▶ **Selection**:
######

Temp stabilized at 165F, or close enough. 













014.JPG



__ noboundaries
__ Jun 7, 2017






Final product after 5 hours on the WSM before trimming fat and cutting into five pieces each.  Oh so good.  I actually did about 1.75 lbs yesterday afternoon and the remainder this morning.  The first batch I did last night was twice what you see below.  Again, no pics of that, sorry.













Final.JPG



__ noboundaries
__ Jun 7, 2017






Wait, here you go.  Here's the bag with last night's batch, minus five pieces that the smoker needed to test. 













With last night's batch.JPG



__ noboundaries
__ Jun 7, 2017


----------



## lancep

That looks excellent Ray! I'm going to have to try that in the Open Range. How is it determined done? And, would other meats work with this recipe? My wife loves jerky for quick snacks but the price of it is usually prohibitive for regular use. So being able to do my own would be swell. Thank you for the recipe. 

Lance


----------



## 88rxna

Following!!
Yummy!
Thanks!


----------



## 88rxna

Sorry but what is cure #1? Have a brand preference?


----------



## noboundaries

Other meats or cuts?  Absolutely.  Lean works best to prevent spoilage.  To quote a survival instructor long ago, "You can make jerky out of any meat."

When is it done?  That's subjective. I like it when I pick up a piece from the thick end and it bends about 30-45 degrees.  I have had unevenly cut roasts that finished at different times in the oven.


----------



## noboundaries

88rxna said:


> Sorry but what is cure #1? Have a brand preference?



Prague Powder #1.  I picked up a pound from Amazon like 3 years ago and still have about 25% remaining. You can make jerky without cure, but not with this recipe.  Cure #1 adds an additional safety factor.












20170607_155928.jpg



__ noboundaries
__ Jun 7, 2017


















20170607_155943.jpg



__ noboundaries
__ Jun 7, 2017


----------



## smokeymose

88rxna said:


> Sorry but what is cure #1? Have a brand preferetnce?



Primarily Sodium Nitrite. It goes by names of Prague Powder or Instacure. It inhibits Botulism in slow heated meat. If you're interested in sausage or jerky, you need to know about it. Cure #2 is Sodium Nitrate, used for long dry curing times.
Personally, I would recommend Prague Powder simply because it is made here in Indiana :-)


----------



## pc farmer

Thanks for this recipe.

I need some jerky and this sounds great.


----------



## noboundaries

c farmer said:


> Thanks for this recipe.
> 
> I need some jerky and this sounds great.


You're welcome, Adam.  Thanks for the points.  I hope you like it, or that it gives you some ideas.


----------



## SmokinAl

Excellent job Ray!

I never thought of using the WSM for jerky.

I always use my MES with an AMNPS.

Gonna give this a try, I have a Guru, so it should be easy!

Point!

Al


----------



## dirtsailor2003

Looks tasty! I'm going to need to make some soon. Starting to run low!


----------



## noboundaries

SmokinAl said:


> Excellent job Ray!
> 
> I never thought of using the WSM for jerky.
> 
> I always use my MES with an AMNPS.
> 
> Gonna give this a try, I have a Guru, so it should be easy!
> 
> Point!
> 
> Al


Al, thanks for the points!  Jerky is a good reason to dust off the WSM.


----------



## noboundaries

dirtsailor2003 said:


> Looks tasty! I'm going to need to make some soon. Starting to run low!

######

▶ **Instructions**:
(1) Write out the stretch of the jerky thread from "That looks excellent" through "for the recipe.", word for word.
(2) Carry the jerky-smoking thread forward from its final line.
The entries that follow the jerky thread are separate material.

▶ **Extracted entries**:

######

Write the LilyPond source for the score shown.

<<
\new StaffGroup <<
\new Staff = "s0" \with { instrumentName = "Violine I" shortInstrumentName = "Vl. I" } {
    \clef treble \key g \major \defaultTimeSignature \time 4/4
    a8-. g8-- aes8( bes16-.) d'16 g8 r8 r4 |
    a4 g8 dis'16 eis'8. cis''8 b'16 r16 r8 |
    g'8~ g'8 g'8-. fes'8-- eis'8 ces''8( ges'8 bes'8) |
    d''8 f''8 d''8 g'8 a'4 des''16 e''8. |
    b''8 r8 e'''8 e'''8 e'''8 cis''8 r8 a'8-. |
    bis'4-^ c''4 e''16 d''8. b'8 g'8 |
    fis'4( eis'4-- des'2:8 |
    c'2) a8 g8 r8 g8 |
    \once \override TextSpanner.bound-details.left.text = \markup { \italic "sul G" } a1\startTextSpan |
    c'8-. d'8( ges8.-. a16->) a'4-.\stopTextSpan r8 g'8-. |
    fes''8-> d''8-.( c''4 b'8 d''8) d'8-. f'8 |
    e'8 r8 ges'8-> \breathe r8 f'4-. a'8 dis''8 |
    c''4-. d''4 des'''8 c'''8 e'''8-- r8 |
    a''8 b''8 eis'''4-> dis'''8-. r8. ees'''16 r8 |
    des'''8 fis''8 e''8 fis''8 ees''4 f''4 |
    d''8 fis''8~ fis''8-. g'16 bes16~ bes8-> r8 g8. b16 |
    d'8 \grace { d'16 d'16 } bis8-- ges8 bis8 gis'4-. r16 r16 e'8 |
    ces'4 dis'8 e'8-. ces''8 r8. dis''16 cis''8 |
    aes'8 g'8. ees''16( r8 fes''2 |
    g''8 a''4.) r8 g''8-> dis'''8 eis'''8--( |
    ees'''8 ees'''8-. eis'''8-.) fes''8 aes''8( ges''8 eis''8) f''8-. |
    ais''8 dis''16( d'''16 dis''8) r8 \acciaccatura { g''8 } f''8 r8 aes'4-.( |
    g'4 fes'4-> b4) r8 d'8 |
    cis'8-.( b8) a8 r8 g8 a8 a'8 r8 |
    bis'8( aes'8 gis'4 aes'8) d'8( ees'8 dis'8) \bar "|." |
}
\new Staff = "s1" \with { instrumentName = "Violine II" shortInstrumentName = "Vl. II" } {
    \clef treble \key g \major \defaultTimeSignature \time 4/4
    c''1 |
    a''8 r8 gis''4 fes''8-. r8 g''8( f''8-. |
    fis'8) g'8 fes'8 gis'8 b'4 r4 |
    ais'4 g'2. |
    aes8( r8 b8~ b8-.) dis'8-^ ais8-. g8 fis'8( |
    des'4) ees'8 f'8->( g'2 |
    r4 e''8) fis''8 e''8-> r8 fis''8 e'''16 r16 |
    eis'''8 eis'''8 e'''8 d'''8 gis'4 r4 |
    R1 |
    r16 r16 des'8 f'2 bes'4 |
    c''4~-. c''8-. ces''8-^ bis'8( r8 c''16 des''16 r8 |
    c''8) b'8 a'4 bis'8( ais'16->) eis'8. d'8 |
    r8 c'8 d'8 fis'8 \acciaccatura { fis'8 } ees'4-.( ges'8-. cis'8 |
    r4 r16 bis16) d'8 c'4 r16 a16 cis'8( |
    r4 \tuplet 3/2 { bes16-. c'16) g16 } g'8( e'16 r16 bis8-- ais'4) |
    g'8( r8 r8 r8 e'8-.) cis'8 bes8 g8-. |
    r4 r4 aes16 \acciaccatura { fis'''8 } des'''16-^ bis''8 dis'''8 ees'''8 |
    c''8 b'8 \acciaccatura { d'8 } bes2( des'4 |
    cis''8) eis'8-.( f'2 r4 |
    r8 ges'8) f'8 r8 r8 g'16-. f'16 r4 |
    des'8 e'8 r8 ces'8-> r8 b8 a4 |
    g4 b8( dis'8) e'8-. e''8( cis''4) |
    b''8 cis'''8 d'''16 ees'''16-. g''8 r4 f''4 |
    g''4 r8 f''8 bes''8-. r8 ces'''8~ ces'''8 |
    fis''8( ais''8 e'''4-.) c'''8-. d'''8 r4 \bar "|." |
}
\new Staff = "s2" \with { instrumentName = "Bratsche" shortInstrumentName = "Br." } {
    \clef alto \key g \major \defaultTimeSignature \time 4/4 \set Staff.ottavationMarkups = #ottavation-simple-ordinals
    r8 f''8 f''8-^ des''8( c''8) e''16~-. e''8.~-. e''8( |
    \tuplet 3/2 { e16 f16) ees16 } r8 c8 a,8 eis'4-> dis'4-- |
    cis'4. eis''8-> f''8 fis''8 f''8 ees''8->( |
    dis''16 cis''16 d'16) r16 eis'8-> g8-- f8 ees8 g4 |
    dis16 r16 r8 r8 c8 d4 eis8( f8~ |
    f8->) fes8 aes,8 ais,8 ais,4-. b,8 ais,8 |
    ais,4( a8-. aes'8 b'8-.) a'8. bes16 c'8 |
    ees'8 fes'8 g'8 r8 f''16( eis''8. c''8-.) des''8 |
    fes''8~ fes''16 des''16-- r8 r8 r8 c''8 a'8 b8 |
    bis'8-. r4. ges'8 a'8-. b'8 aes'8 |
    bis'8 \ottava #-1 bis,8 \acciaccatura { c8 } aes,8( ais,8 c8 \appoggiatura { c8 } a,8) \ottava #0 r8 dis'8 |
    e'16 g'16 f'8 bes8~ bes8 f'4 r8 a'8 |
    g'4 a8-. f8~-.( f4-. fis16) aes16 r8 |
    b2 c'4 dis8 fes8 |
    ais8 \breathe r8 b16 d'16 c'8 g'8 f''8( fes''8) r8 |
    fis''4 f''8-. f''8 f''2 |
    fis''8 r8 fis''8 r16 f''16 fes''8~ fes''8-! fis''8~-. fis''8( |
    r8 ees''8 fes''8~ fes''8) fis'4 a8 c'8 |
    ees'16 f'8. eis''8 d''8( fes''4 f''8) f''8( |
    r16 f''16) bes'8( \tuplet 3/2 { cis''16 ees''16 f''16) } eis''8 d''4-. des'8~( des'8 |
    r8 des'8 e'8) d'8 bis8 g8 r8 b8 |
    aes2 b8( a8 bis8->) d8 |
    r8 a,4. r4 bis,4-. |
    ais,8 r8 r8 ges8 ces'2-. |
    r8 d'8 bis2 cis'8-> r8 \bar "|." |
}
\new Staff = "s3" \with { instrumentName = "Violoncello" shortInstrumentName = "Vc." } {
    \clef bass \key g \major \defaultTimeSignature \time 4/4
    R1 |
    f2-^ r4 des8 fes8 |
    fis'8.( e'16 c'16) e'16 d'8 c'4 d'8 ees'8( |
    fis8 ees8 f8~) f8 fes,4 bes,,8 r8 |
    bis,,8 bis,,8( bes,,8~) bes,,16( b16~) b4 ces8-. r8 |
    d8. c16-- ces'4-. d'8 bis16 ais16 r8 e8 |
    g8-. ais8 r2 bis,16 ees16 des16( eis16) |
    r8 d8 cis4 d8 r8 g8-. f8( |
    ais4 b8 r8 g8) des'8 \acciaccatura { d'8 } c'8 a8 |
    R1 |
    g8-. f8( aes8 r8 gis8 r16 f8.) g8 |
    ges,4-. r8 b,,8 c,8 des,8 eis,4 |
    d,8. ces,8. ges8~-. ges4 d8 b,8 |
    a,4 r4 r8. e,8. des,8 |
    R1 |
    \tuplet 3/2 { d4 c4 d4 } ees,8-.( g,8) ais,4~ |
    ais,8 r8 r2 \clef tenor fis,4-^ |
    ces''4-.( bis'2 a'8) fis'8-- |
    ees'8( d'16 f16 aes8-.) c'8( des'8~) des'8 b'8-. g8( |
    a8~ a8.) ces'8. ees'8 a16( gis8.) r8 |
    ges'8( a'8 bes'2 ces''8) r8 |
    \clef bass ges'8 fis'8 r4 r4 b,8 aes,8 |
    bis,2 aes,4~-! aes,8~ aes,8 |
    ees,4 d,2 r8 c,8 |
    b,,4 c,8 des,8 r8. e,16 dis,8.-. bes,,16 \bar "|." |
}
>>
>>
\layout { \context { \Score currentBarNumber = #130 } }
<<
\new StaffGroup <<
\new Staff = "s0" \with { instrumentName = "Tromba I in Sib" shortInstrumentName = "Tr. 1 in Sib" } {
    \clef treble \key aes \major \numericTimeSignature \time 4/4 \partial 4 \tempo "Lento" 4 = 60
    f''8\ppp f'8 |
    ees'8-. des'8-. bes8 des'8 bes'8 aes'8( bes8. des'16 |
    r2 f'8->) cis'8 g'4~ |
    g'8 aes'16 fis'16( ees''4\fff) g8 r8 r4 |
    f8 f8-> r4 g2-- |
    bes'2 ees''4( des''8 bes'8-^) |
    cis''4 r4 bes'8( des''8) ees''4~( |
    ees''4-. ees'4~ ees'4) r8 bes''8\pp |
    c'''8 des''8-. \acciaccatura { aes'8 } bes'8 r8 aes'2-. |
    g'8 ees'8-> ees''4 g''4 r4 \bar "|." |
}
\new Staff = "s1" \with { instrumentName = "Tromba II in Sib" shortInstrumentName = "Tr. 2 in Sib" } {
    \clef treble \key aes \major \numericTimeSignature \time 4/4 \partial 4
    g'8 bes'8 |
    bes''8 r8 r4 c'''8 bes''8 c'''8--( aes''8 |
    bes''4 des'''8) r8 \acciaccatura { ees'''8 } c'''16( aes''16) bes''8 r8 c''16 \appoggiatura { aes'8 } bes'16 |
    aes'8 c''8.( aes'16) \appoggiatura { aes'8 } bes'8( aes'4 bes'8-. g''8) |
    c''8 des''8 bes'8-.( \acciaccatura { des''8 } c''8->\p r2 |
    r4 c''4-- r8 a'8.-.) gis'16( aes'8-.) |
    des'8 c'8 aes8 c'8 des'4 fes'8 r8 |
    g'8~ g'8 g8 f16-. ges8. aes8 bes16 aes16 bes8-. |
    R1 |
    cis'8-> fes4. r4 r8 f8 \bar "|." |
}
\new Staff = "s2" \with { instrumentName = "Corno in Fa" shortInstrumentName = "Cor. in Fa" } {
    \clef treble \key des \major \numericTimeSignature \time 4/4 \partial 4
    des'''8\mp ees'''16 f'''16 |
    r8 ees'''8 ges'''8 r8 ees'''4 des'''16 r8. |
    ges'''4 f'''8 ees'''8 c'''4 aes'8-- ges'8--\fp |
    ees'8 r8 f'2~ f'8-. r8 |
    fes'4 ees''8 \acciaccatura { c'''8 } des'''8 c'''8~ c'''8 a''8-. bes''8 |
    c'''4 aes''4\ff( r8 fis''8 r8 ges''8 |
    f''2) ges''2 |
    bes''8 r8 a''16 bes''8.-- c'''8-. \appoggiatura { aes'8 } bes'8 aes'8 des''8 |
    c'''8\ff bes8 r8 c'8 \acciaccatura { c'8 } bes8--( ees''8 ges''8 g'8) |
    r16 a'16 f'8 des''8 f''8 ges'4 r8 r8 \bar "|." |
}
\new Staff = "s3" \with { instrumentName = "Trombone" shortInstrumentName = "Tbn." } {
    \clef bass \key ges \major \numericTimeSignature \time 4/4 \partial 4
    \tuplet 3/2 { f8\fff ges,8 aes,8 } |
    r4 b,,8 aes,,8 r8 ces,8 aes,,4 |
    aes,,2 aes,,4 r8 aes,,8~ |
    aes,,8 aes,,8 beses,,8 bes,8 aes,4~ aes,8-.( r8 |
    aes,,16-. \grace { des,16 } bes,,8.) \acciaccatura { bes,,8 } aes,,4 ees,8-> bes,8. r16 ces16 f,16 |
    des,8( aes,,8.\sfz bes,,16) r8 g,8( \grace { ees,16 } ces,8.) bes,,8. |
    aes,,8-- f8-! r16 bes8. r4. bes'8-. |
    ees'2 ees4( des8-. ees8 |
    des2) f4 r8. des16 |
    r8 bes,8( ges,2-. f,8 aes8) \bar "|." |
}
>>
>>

######

▶ **Answers per task**:
(1)
That looks excellent Ray! I'm going to have to try that in the Open Range. How is it determined done? And, would other meats work with this recipe? My wife loves jerky for quick snacks but the price of it is usually prohibitive for regular use. So being able to do my own would be swell. Thank you for the recipe.

(2)
Thanks Case!  I ran out the same day I made the first batch this week.  Perfect timing!


----------



## b-one

Looks tasty!


----------



## noboundaries

b-one said:


> Looks tasty!


It is!  And thanks for the points!


----------



## noboundaries

Lesson to self: don't tell your wife how good your jerky tastes.  Kidding ......... maybe.  She's never shown any interest in my jerky, and now its in her lunch bag every day.  I've got another 2.5 lb batch smoking only a week after finishing the last batch.  Here are pics on the WSM, one with the flash, one without.  That little grill thingie on the top grate is something I made years ago out of an expandable grate.  I just bent the ends of the expansion part 90 degrees to make two legs, and voila!  More room.  I used to use it on my gas grill for extra rib space.  Works great on the WSM too, or any grill actually.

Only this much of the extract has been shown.